The TV and movies we watch, the games we play and the music we listen to form a big part of our identity. “Geek culture,” which has become the popular culture of this decade, is a cultural identity entirely based on what media you consume. Dating websites use your favorite music and movies as a means to match you with other people. Essentially, you are what media you consume and that media can influence your behavior and self-image.
This is a fairly controversial idea. In the 1990s, Senator Joe Lieberman led a number of Senate hearings over violent video games and their effects. Groups, like Parents Against Media Violence, campaign to limit the violence in media and its exposure to children and adolescents. Media critics, like feminist critic Anita Sarkeesian, argue that problematic media can perpetuate things like rape culture and misogyny. Entertainment industry groups like the Entertainment Software Association refute the idea in an effort to prevent government regulation and censorship.
A number of studies have shown that the type of media you consume can be a predictor for behavior. One such study conducted by Karen Dill at the University of Missouri in 1997 looked at video game playing habits and their impact on behavior and worldviews. Dill found that playing violent video games was an accurate predictor for aggressive or violent behavior.
Another study, conducted by F. Scott Andison for the American Association for Public Opinion Research in 1977 found that a weak positive relationship existed between watching television violence and future aggression displayed by viewers. Andison concluded television “probably does stimulate a higher amount of aggression.”
More recent studies found that media influences or predicts other forms of behavior. A 2008 analysis of past research conducted by Liliana Escobar-Chaves and Craig Anderson for the Princeton-Brookings Institute publication “The Future of Children” found that use of electronic media, like TV, movies and video games increased the likelihood of risky behavior, like smoking or drinking alcohol, in adolescents.

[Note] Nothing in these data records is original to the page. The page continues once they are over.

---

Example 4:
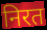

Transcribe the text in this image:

निरत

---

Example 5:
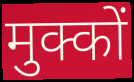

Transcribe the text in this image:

मुक्कोंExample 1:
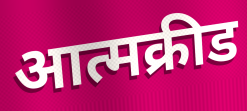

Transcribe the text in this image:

आत्मक्रीड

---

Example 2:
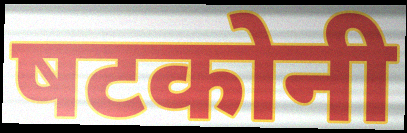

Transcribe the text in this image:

षटकोनी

A similar analysis done by Shelly Grabe, Monique Ward and Janet Shibley in 2008 found that exposure to media depictions of the “thin-ideal body” increased women’s risk for developing eating disorders. A study by Daniel Agliata and Stacey Tantleff-Dunn in 2004 found a similar effect on men when they are exposed to media images of the “ideal male.”

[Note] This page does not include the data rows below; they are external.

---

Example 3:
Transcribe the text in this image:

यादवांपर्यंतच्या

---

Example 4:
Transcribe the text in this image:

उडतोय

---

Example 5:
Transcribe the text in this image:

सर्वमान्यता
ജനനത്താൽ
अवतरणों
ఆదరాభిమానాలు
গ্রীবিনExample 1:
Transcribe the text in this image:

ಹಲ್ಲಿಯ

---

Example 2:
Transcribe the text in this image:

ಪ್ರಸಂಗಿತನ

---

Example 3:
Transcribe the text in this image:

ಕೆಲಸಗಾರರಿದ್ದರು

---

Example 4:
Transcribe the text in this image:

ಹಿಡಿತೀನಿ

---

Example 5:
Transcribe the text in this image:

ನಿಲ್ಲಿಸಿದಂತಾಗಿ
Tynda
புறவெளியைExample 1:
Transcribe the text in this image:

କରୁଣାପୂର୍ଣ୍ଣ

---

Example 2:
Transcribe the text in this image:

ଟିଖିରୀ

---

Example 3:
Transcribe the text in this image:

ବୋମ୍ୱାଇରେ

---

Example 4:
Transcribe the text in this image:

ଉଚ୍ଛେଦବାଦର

The negative effects of the media we consume need to be identified and addressed. However, censorship is not the answer. Creators need to have the freedom to tell the stories and create the things they want to create, otherwise expression and innovation become stifled. It falls on us - the consumer- to be aware of what it is we are consuming and how it can affect us. By being educated and critical consumers we can eventually limit the negative effects of some popular media. Ultimately, this will lead to better and more inclusive media.